|Title:||Computer-Mediated Negotiation Across Borders: German-American collaboration in language teacher education||Add Dissertation|
|Author:||Carolin Fuchs||Update Dissertation|
|Email:||click here to access email|
|Institution:||Justus-Liebig-Universität Giessen, Department of English Studies|
|Linguistic Subfield(s):||Applied Linguistics;|
|Abstract:||The overall goal of this study was to gain insight into the complex nature of computer-mediated communication (CMC)-based negotiation and learning by analyzing a collaborative project among teacher educators and preservice teachers in the US and in Germany.
The collaboration aimed at providing preservice teachers with the opportunity to explore the potential of integrating computer technology into their own English or Foreign Language Teaching by collaborating with their counterparts as well as to develop professional literacy. Six groups of pre-service teachers collaborated via the email and chat functions of the FirstClass® computer conferencing software with their transatlantic partner groups in designing a joint website for CMC-based language teaching. The following research questions were addressed:
1.Which key principles of negotiation can be identified in a CMC-based learning environment?
2.What kind of challenges do preservice teachers encounter when collaborating over a distance? What impact do these challenges have on the key principles of negotiation?
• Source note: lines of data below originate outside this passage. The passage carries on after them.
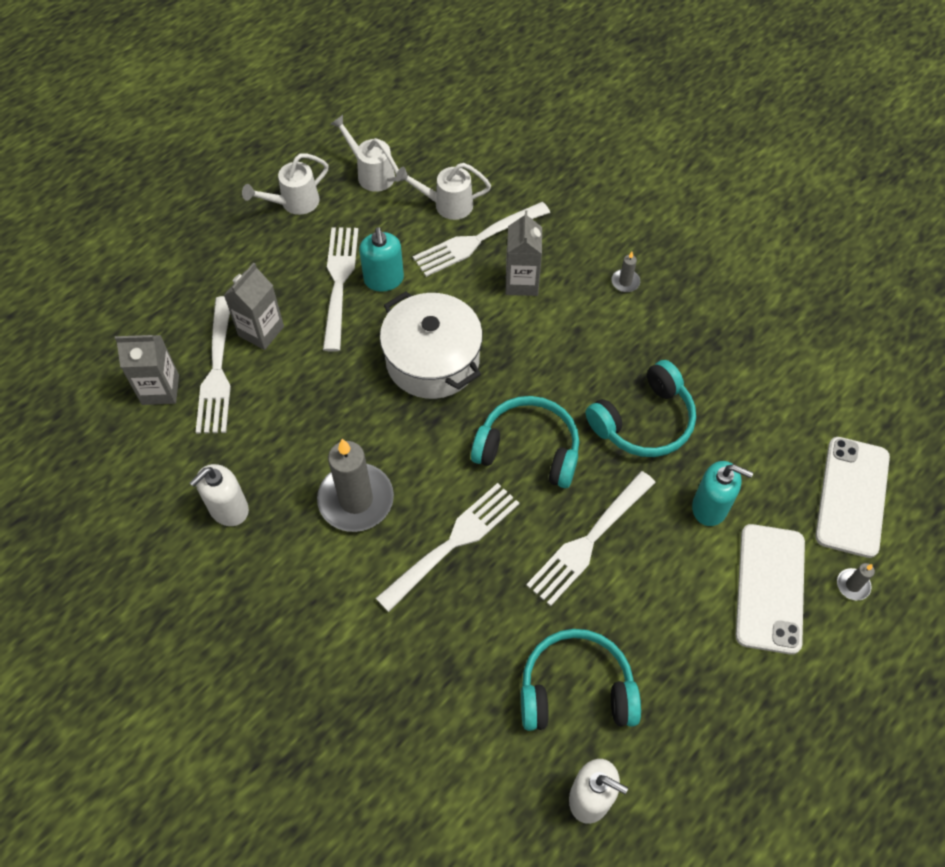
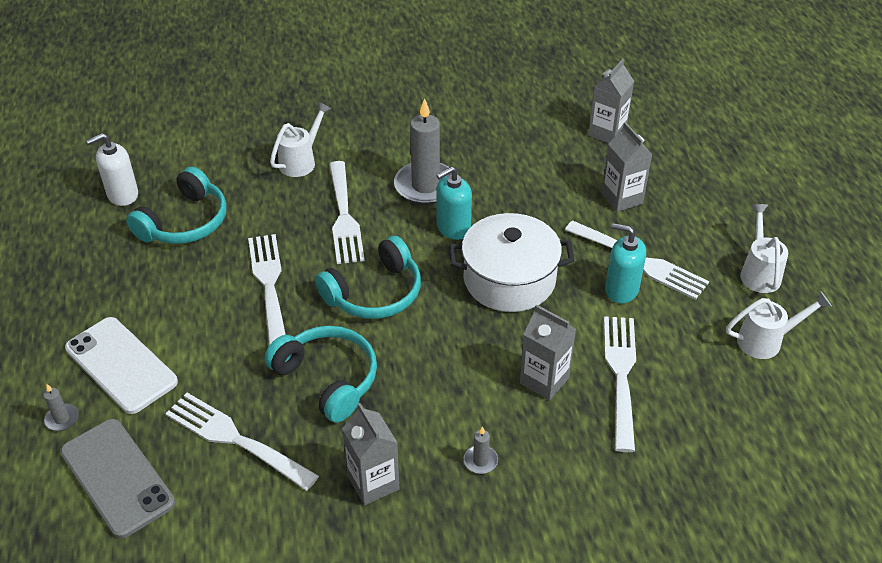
camera: 125 degrees right, 15 degrees down
(217, 370) = (601, 163): white fork -> white fork (235, 439)
(228, 509) = (477, 129): white soap dispenser -> none
(446, 205) = (684, 376): white watering can -> white watering can (301, 161)
(644, 421) = (327, 379): turquoise headphones -> turquoise headphones turned 135 degrees clockwise
(700, 332) = (373, 483): none -> grey carton
(710, 507) = (215, 372): turquoise soap dispenser -> turquoise soap dispenser (453, 228)
(852, 496) = (117, 477): white phone -> grey phone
3.What kind of pedagogical value do CMC-based projects have in teacher education?
4.What are the implications with regard to teacher and learner training strategies?
The theoretical framework of this dissertation draws on the following three major concepts:
1.The principles of cooperative learning (based on socio-cultural theory, pedagogical theories from educational research, and social psychological and sociological research);
2.Computer technologies in language learning (based on technology and communications theory);
3.The notion of model learning (based on pedagogical theories from educational research).
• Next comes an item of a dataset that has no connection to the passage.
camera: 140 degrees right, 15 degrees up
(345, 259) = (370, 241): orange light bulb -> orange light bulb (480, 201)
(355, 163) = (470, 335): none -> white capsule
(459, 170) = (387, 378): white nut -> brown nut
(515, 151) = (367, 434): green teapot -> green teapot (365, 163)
Data collection instruments were triangulated and included email and chat transcripts, logs, pre-course/post-course questionnaires, learning process statements, voices from the classroom, post-course self-assessments and small-group interviews. A Grounded Theory approach was used to identify categories such as linguistic issues and missed negotiation opportunities. Based on the characteristics displayed by one group which successfully negotiated and cooperated with their transatlantic partner group, suggestions are made with regard to enhancing CMC-based learning environments. Lastly, recommendations for further research are outlined.